Le service civil souffre à cause de l’armée

Le service civil se retrouve à nouveau au coeur du débat politique – bien qu’il est largement adopté et soutenu par la population.

Dès sa première apparition suivant sa nomination à la tête de l’armée, Philippe Rebord a clairement nommé le risque principal encouru selon lui par l’armée : « Le service civil est trop attractif. » L’armée, ce sont ses craintes, pourrait manquer de soldats à l’avenir. Par conséquent, Philippe Rebord contredit le Conseil fédéral qui, à travers plusieurs rapports, a confirmé que les effectifs de l’armée ne sont pas menacés par le service civil. Le chef de l’armée n’est pas le seul à cibler le service civil. Ces derniers mois, une série de propositions sur le service civil ont été déposées. Le Conseiller national UDC Jean-Luc Addor veut savoir du Conseil fédéral si la « charge » des civilistes est égale à celle des soldats. Une majorité de la commission de la politique de sécurité du Conseil national veut déplacer l’organe d’éxécution du service civil du département de l’économie et de la formation vers le département de la défense. De plus, la même commission exige que, pour les recrues de l’armée qui rejoignent le service civil, ne soient comptés que la moitié des jours de service déjà effectués.

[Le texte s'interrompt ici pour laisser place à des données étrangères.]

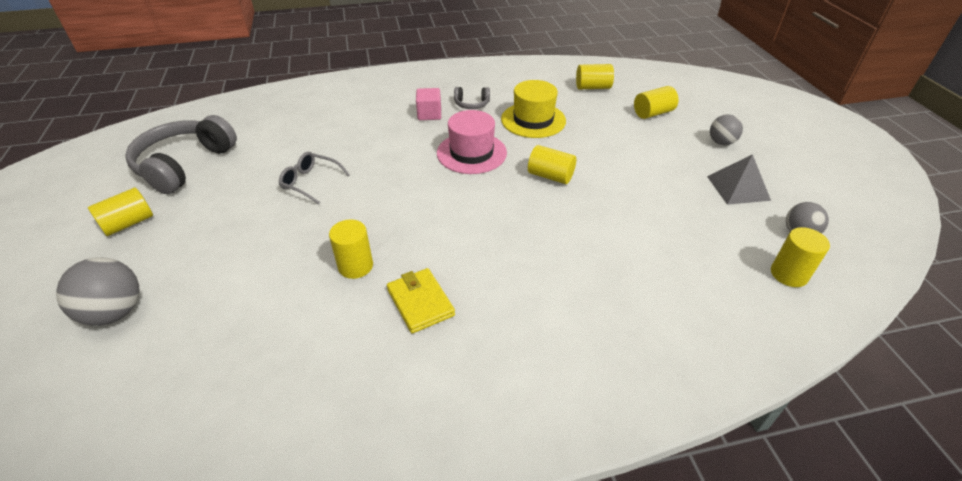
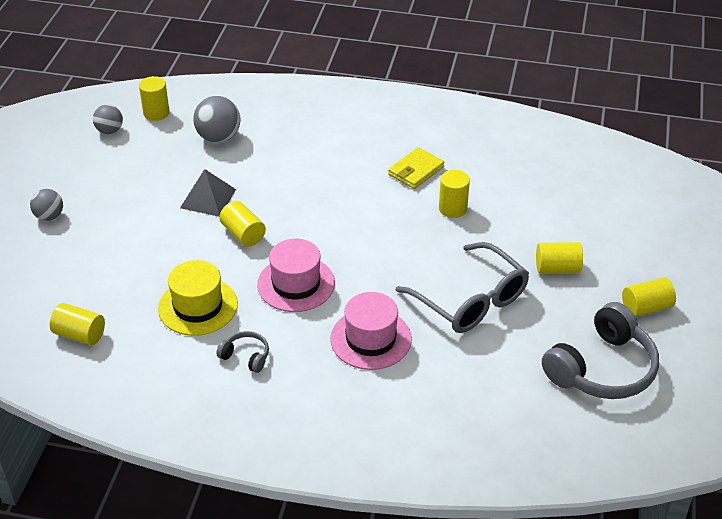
camera: 155 degrees left, 0 degrees up
grey ball [56,257,140,326] -> grey ball moved to [193,96,240,143]
grey glasses [279,152,350,205] -> grey glasses [396,242,529,333], size x1.85
yellow wallet [387,268,455,333] -> yellow wallet turned 45 degrees clockwise [388,147,444,189]
pink cube [416,88,441,120] -> none
yellow cylinder [634,86,678,119] -> yellow cylinder moved to [536,242,583,273]
grey pyramid [707,154,771,205] -> grey pyramid moved to [180,169,236,217]
none -> pink hat [330,292,412,370]

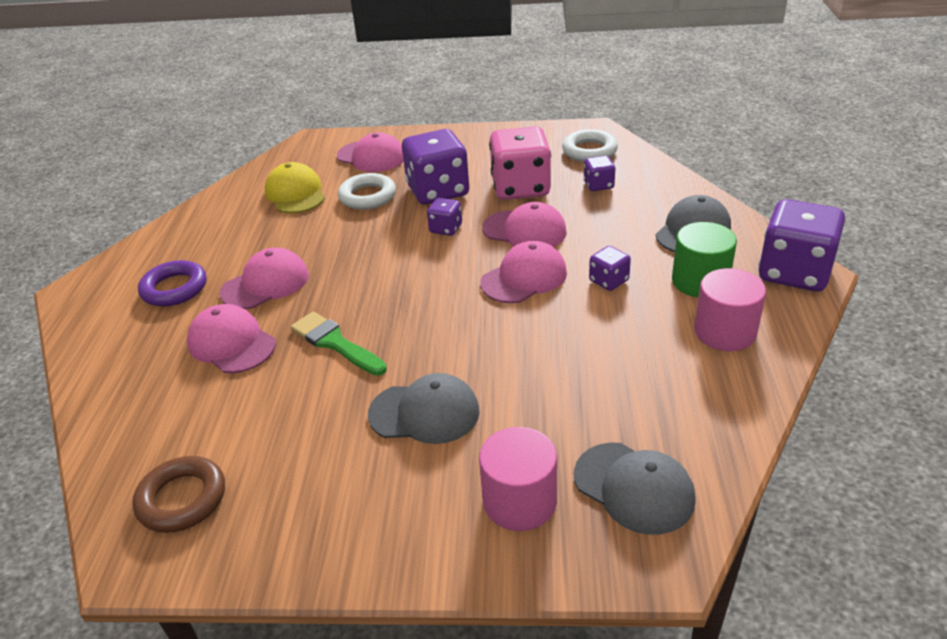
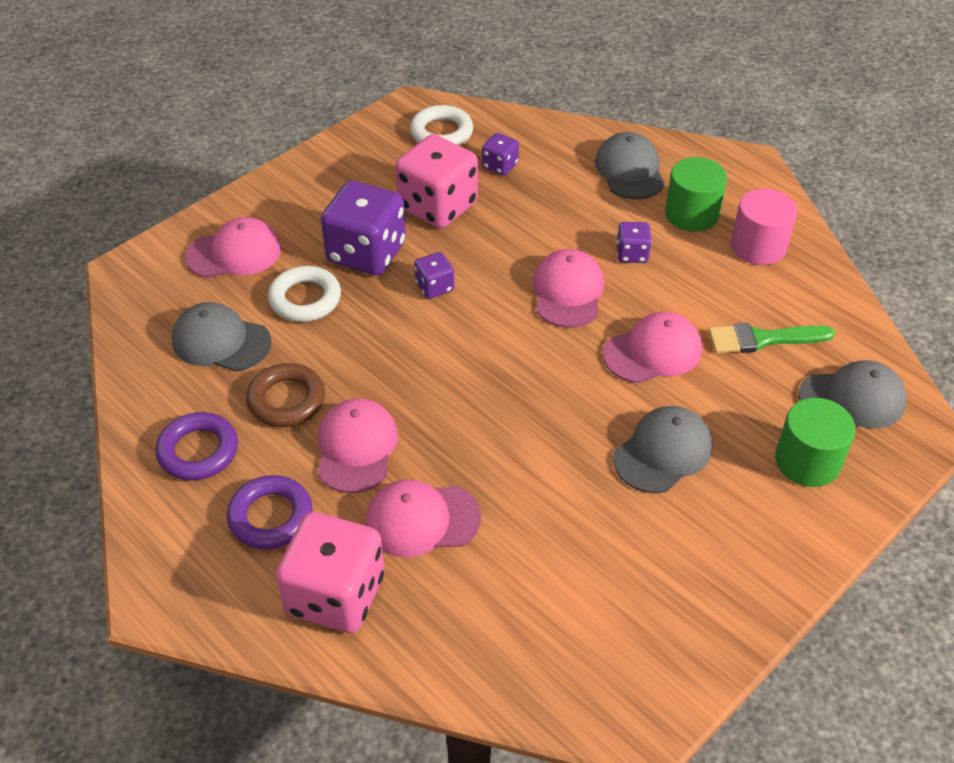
camera: 50 degrees left, 10 degrees up
brown ring [133,456,225,533] -> brown ring moved to [246,363,325,427]
yellow cap [265,162,325,213] -> grey cap [172,302,271,371]
green brush [291,311,387,376] -> green brush moved to [708,323,835,353]
pink cylinder [479,427,557,531] -> green cylinder [775,398,856,487]
pink cap [482,202,567,247] -> pink cap moved to [603,312,702,383]
purple dice [759,199,845,292] -> none
none -> purple ring [155,412,238,481]
none -> pink dice [276,512,385,633]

Au premier coup d’oeil, cette activité parlementaire élevée a de quoi surprendre. En fait, les deux pommes de discorde de ces dernières années autour du service civil ont été réglées :  La nouvelle loi sur le service civil, décidée par le parlement en 2015, est entrée en vigueur en juin 2016. À l’été, le rapport du groupe de travail sur l’obligation de servir, initié par le département de la sécurité, a également publié son rapport de conclusion. Concernant le service civil aucun besoin de modification des règles en vigueur n’a été jugé nécessaire.

Beaucoup tournent le dos à l’armée

Pourquoi le service civil se retrouve, encore plus fortement, au centre du débat politique ? Une explication possible se retrouve dans les élections fédérales 2015 : Le virage à droite a renforcé les forces critiques du service civil au Conseil national. Certes des modifications fondamentales au système d’obligation de servir actuel (comme la réintroduction de l’examen de conscience) sont irréalistes. Au sein de l’UDC, du PLR et du PDC des demandes pour durcir l’accès au service civil refont surface.

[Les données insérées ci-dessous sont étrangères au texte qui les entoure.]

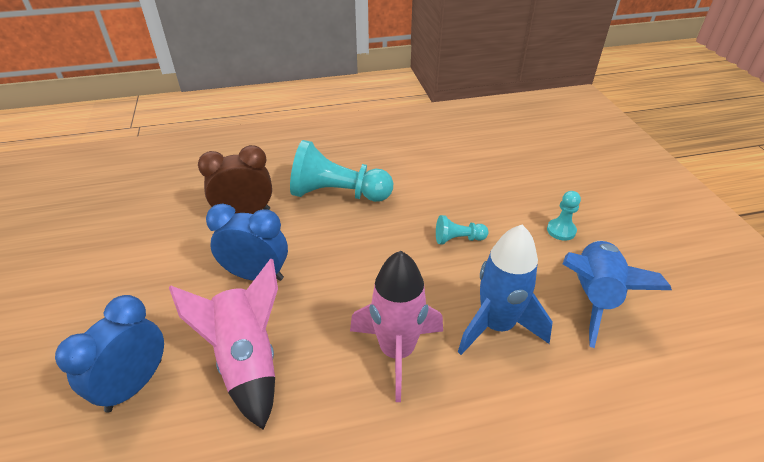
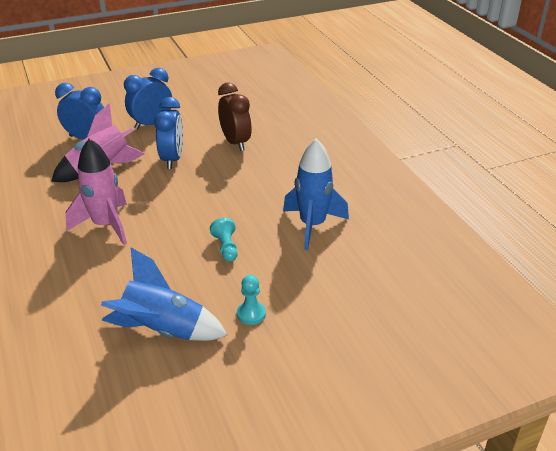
camera: 80 degrees right, 5 degrees down
turquoise pawn [290,140,393,202] -> none
blue rocket [458,225,553,355] -> blue rocket moved to [283,138,349,250]
none -> blue clock [124,68,172,129]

Avec le programme de développement de l’armée (DEVA), les effectifs de l’armée seront réduits à 100’000 hommes. Et pourtant beaucoup de ses représentants craignent qu’à l’avenir il soit impossible de recruter assez de soldats, d’autant que depuis 2011 le nombre d’admissions au service civil a constamment augmenté pour attendre 6169 personnes. Toutefois le nombre d’admissions reste comme avant bien bien plus faible que celui des personnes inaptes au service.

Beat Flach, Conseiller national vert’libéral bernois, considère qu’une élevation des barrières d’accès au service civil serait une mauvaise mesure; le problème se trouve selon lui au sein de l’armée. «Il y a beaucoup de personnes qui rentrent des cours de répétition et s’énervent d’avoir gaspillé 3 semaines pour des raisons absurdes.» Le service civil apparaît comme une alternative plus sensée. Il est particulièrement douloureux du point de vue de l’armée de voir de nombreux soldats, qu’on enverrait bien en formation des cadres, rejoindre le service civil. Concrètement, la majorité des civilistes ont déposé leur demande de service civil pendant ou après leur école de recrues. Seulement 45 pourcents des admissions ont lieu avant l’école de recrues.

Le service civil ne menace pas l’armée, selon Beat Flach. «L’armée se met elle même en danger.» Elle devrait mieux réflechir à comment se rendre plus attractive auprès des jeunes, considère aussi la Conseillère nationale PS Priska Seiler Graf. La pression persistante sur le service civil s’avère surprenante lorsque l’on connait la forte reconnaissance qu’il connait auprès de la population. Un sondage commandé en 2015 par l’organe d’éxécution auprès d’un grand nombre de personnes l’a bien montré. Sur les 1000 personnes interrogées, les trois quarts considèrent le service civil utile pour la société. Ils associent le service civil aux termes comme «utile», «sensé» ou une «bonne chose». Pour de nombreux politiciens les associations sont tout autre.